Diario in comune

 

20 dicembre 2021

Un gesto di convivenza civile

 

Con l'approssimarsi della fine dell'anno, voglio chiedere a tutti voi di condividere un gesto di convivenza civile per la serata di Capodanno: evitare l'utilizzo dei botti e dei petardi che, abitualmente, vengono sparati per salutare l'anno nuovo. 

Per alcuni è una tradizione, per altri un mezzo per lasciarsi alle spalle il 2021 e salutare il 2022, per altri ancora è un modo per festeggiare. Ognuno trova una propria ragione, individualistica ed egoistica. 

Le regole ci sono, e vietano nel modo più categorico l'utilizzo di botti, petardi e fuochi artificiali, eccezion fatta per quelli consentiti dalla legge. Il nostro Regolamento di Polizia Urbana per la convivenza civile lo indica chiaramente. Anche io ho scelto, al termine di questo Diario, di riportare per intero l'articolo che proibisce l'utilizzo di "Giocattoli pirici e altri oggetti atti a turbare l'incolumità e la quiete delle persone".

Perché penso che alla base della scelta di rinunciare ai fuochi artificiali vi sia la volontà di garantire l'incolumità e la tranquillità delle persone, ma anche degli animali e il rispetto delle cose, sia pubbliche che private.
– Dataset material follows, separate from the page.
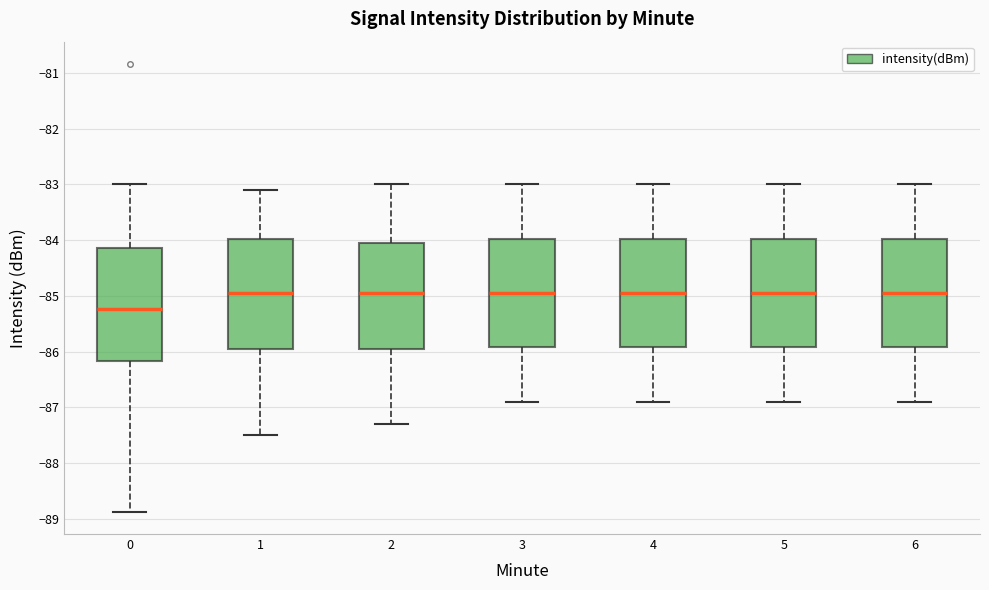

Where is the upper edge of the box at x = 4 on the y-axis? The values are not printed on the chart, so give them approximately, as read against the axis.

-84.0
Sono consapevole, come sono certa che lo siate voi tutti, che è estremamente difficoltoso far rispettare questa regola. Ecco perché scelgo questa formula per mettere in atto un'azione di sensibilizzazione, con la consapevolezza che sia più utile riflettere sulle possibili conseguenze dei fuochi pirotecnici che agire in fase di repressione.

L'esplosione di petardi, spesso messa in atto in prossimità di abitazioni, è un comportamento che denota uno scarso senso di responsabilità, che mette a repentaglio l'incolumità propria e degli altri, che manda - letteralmente - in fumo soldi che si sono faticosamente guadagnati. L'utilizzo dei botti può provocare incidenti e ferite, oltre a danni permanenti nei casi più gravi che puntualmente ascoltiamo nei telegiornali di inizio gennaio. Il rumore della loro esplosione diventa fonte di stress nei bambini più piccoli, nelle persone anziane, e negli animali. Diciamo di avere a cuore l'ambiente, ma i petardi sono fonte di inquinamento.
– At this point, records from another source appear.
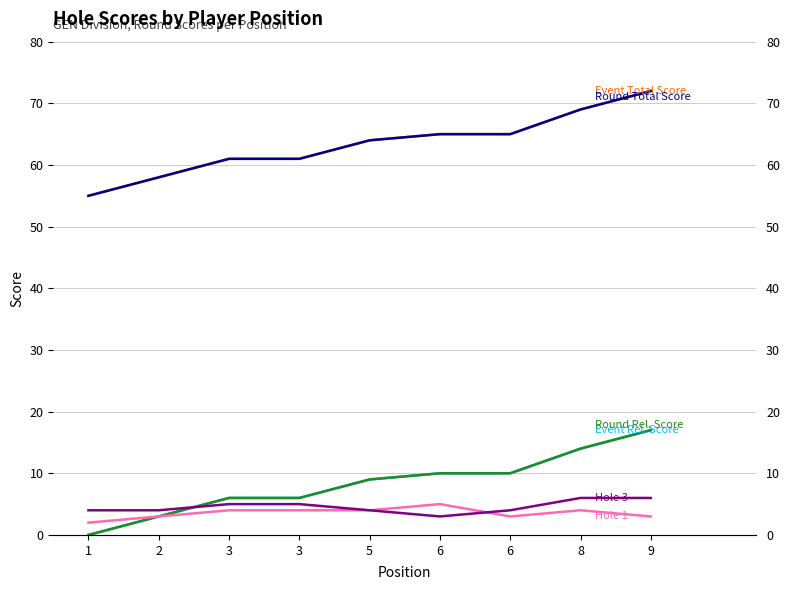

How many positive values does the Event Rel. Score series have?

8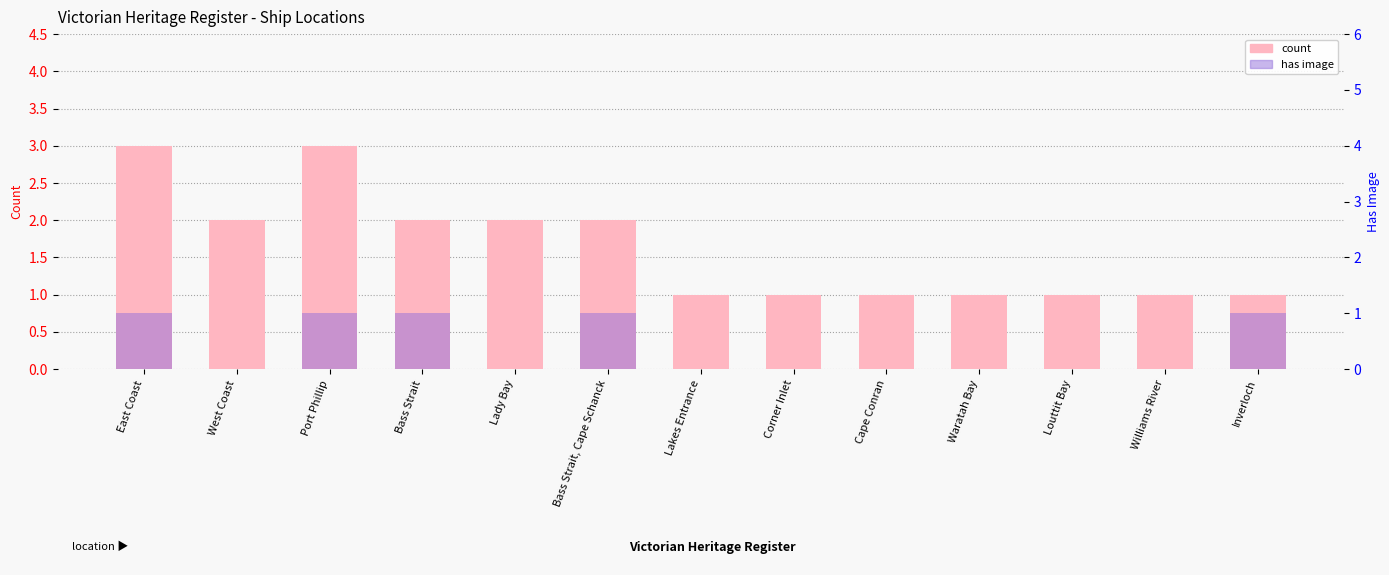

Rank the categories by has image value from lowest to highest.

West Coast, Lady Bay, Lakes Entrance, Corner Inlet, Cape Conran, Waratah Bay, Louttit Bay, Williams River, East Coast, Port Phillip, Bass Strait, Bass Strait, Cape Schanck, Inverloch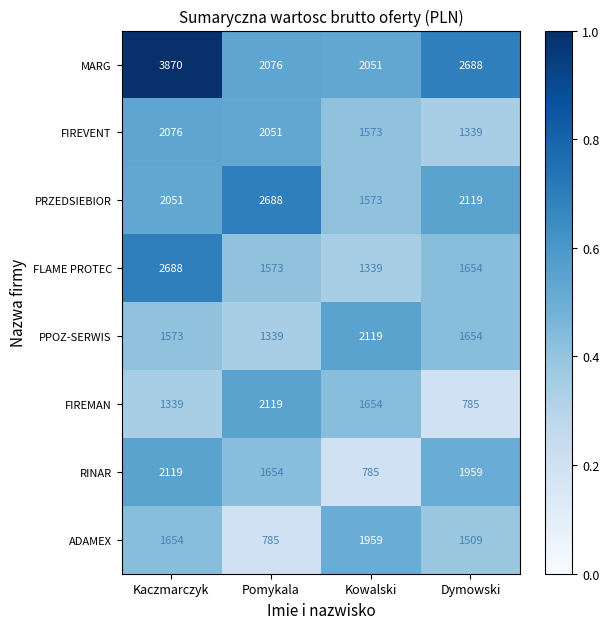

Is it true that PRZEDSIEBIOR equals 2051 at Kaczmarczyk?

True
Conto sulla vostra sensibilità, affinchè si possa davvero avere un Capodanno diverso dai precedenti.

Con l'occasione rivolgo il mio augurio di Buon 2022 a tutti voi, in particolare a chi vive momenti di difficoltà: il nuovo anno ci regali serenità e ci restituisca tranquillità e normalità.
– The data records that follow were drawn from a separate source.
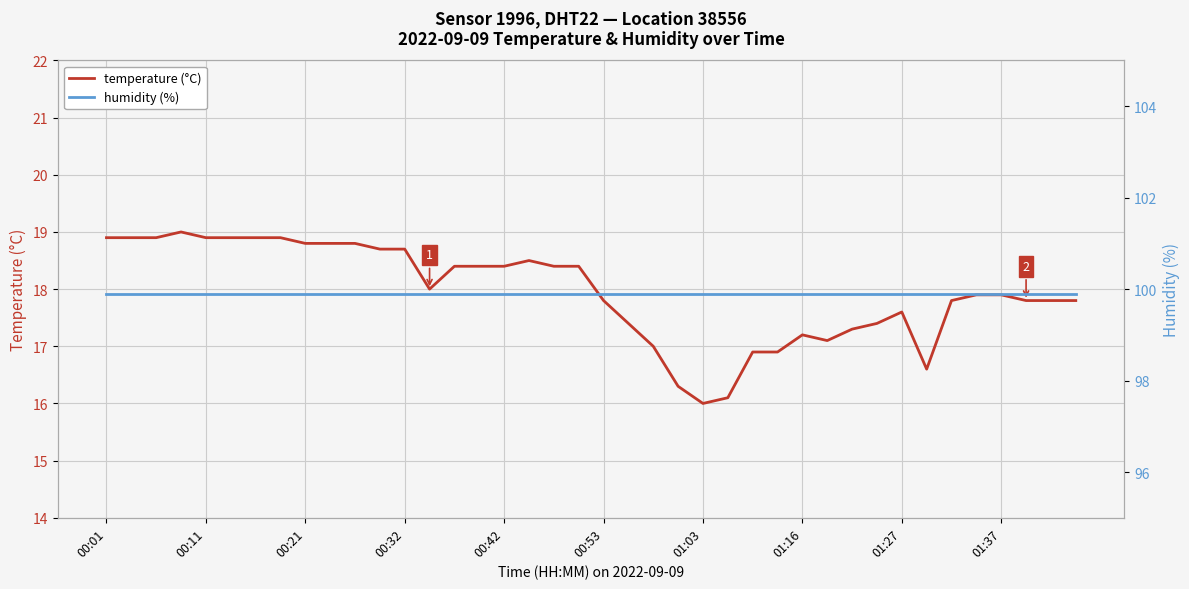

What is the minimum value shown in the chart?

16.0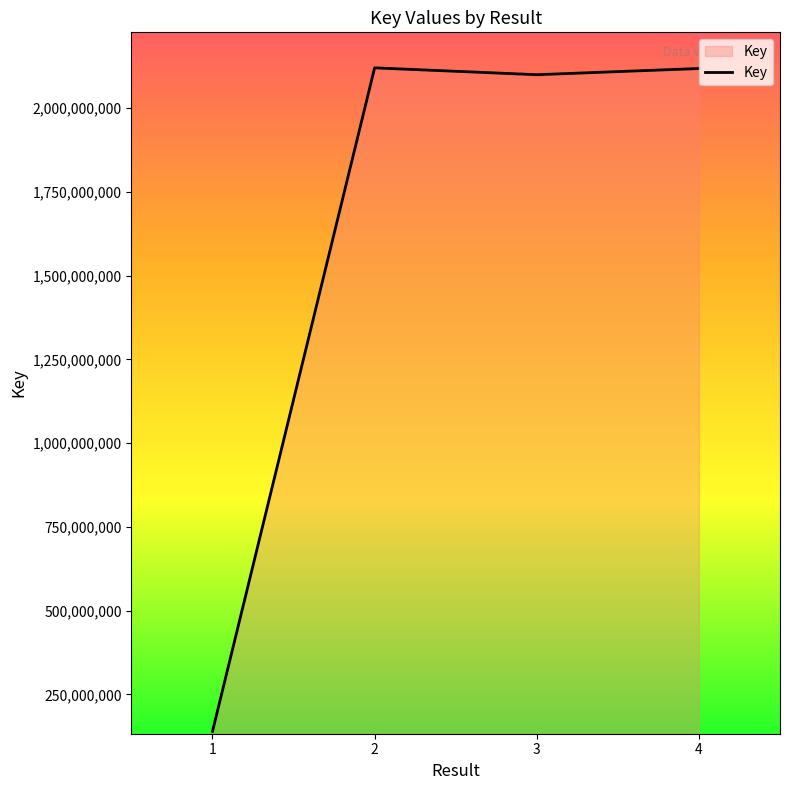

Which has a higher value, 4 or 1?

4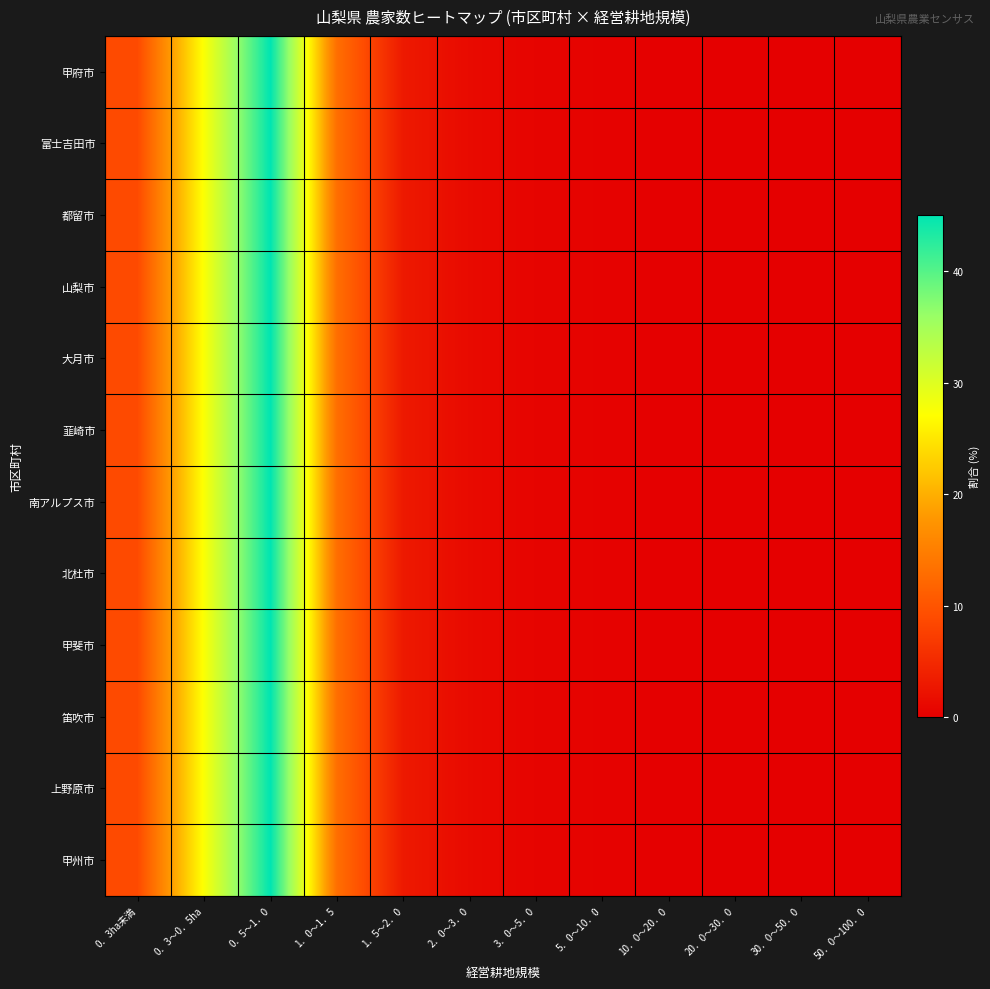

Reading left to right, extract all data points from this chart.

甲府市: 0．3ha未満=8.9	0．3～0．5ha=27.5	0．5～1．0=45.1	1．0～1．5=13.1	1．5～2．0=3.1	2．0～3．0=1.3	3．0～5．0=0.6	5．0～10．0=0.4	10．0～20．0=0.1	20．0～30．0=0.0	30．0～50．0=0.0	50．0～100．0=0.0
富士吉田市: 0．3ha未満=8.9	0．3～0．5ha=27.5	0．5～1．0=45.1	1．0～1．5=13.1	1．5～2．0=3.1	2．0～3．0=1.3	3．0～5．0=0.6	5．0～10．0=0.4	10．0～20．0=0.1	20．0～30．0=0.0	30．0～50．0=0.0	50．0～100．0=0.0
都留市: 0．3ha未満=8.9	0．3～0．5ha=27.5	0．5～1．0=45.1	1．0～1．5=13.1	1．5～2．0=3.1	2．0～3．0=1.3	3．0～5．0=0.6	5．0～10．0=0.4	10．0～20．0=0.1	20．0～30．0=0.0	30．0～50．0=0.0	50．0～100．0=0.0
山梨市: 0．3ha未満=8.9	0．3～0．5ha=27.5	0．5～1．0=45.1	1．0～1．5=13.1	1．5～2．0=3.1	2．0～3．0=1.3	3．0～5．0=0.6	5．0～10．0=0.4	10．0～20．0=0.1	20．0～30．0=0.0	30．0～50．0=0.0	50．0～100．0=0.0
大月市: 0．3ha未満=8.9	0．3～0．5ha=27.5	0．5～1．0=45.1	1．0～1．5=13.1	1．5～2．0=3.1	2．0～3．0=1.3	3．0～5．0=0.6	5．0～10．0=0.4	10．0～20．0=0.1	20．0～30．0=0.0	30．0～50．0=0.0	50．0～100．0=0.0
韮崎市: 0．3ha未満=8.9	0．3～0．5ha=27.5	0．5～1．0=45.1	1．0～1．5=13.1	1．5～2．0=3.1	2．0～3．0=1.3	3．0～5．0=0.6	5．0～10．0=0.4	10．0～20．0=0.1	20．0～30．0=0.0	30．0～50．0=0.0	50．0～100．0=0.0
南アルプス市: 0．3ha未満=8.9	0．3～0．5ha=27.5	0．5～1．0=45.1	1．0～1．5=13.1	1．5～2．0=3.1	2．0～3．0=1.3	3．0～5．0=0.6	5．0～10．0=0.4	10．0～20．0=0.1	20．0～30．0=0.0	30．0～50．0=0.0	50．0～100．0=0.0
北杜市: 0．3ha未満=8.9	0．3～0．5ha=27.5	0．5～1．0=45.1	1．0～1．5=13.1	1．5～2．0=3.1	2．0～3．0=1.3	3．0～5．0=0.6	5．0～10．0=0.4	10．0～20．0=0.1	20．0～30．0=0.0	30．0～50．0=0.0	50．0～100．0=0.0
甲斐市: 0．3ha未満=8.9	0．3～0．5ha=27.5	0．5～1．0=45.1	1．0～1．5=13.1	1．5～2．0=3.1	2．0～3．0=1.3	3．0～5．0=0.6	5．0～10．0=0.4	10．0～20．0=0.1	20．0～30．0=0.0	30．0～50．0=0.0	50．0～100．0=0.0
笛吹市: 0．3ha未満=8.9	0．3～0．5ha=27.5	0．5～1．0=45.1	1．0～1．5=13.1	1．5～2．0=3.1	2．0～3．0=1.3	3．0～5．0=0.6	5．0～10．0=0.4	10．0～20．0=0.1	20．0～30．0=0.0	30．0～50．0=0.0	50．0～100．0=0.0
上野原市: 0．3ha未満=8.9	0．3～0．5ha=27.5	0．5～1．0=45.1	1．0～1．5=13.1	1．5～2．0=3.1	2．0～3．0=1.3	3．0～5．0=0.6	5．0～10．0=0.4	10．0～20．0=0.1	20．0～30．0=0.0	30．0～50．0=0.0	50．0～100．0=0.0
甲州市: 0．3ha未満=8.9	0．3～0．5ha=27.5	0．5～1．0=45.1	1．0～1．5=13.1	1．5～2．0=3.1	2．0～3．0=1.3	3．0～5．0=0.6	5．0～10．0=0.4	10．0～20．0=0.1	20．0～30．0=0.0	30．0～50．0=0.0	50．0～100．0=0.0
Buoni festeggiamenti, senza botti!

 
Articolo 30 - Giocattoli pirici e altri oggetti atti a turbare l'incolumità e la quiete delle persone
1. Richiamando il D.lgs. 123/2015 s.m.i. è vietato fare esplodere o accendere artifizi pirotecnici o similari, ad esclusione di quelli di Categoria F1 o F2 (ex art. 5 comma 1 D.lgs. 123/2015), in
luoghi coperti o scoperti, pubblici o privati in particolare in tutte le vie, piazze e aree pubbliche o dove transitano o siano presenti persone, salvo autorizzazioni rilasciate secondo le norme di legge.
2. Al fine di tutelare il riposo delle persone e la salute degli animali gli artifizi pirotecnici di cui alle categorie F1 o F2, del D.lgs. 123/2015 s.m.i., possono essere esplosi a debita distanza da persone anziane e da animali. Per lo stesso motivo è vietato far esplodere petardi o artifizi pirotecnici delle categorie citate in prossimità degli ospedali o dei luoghi di culto. 3. Chiunque viola le disposizioni di cui al presente articolo è punito con la sanzione amministrativa pecuniaria da euro 50,00 a euro 150,00.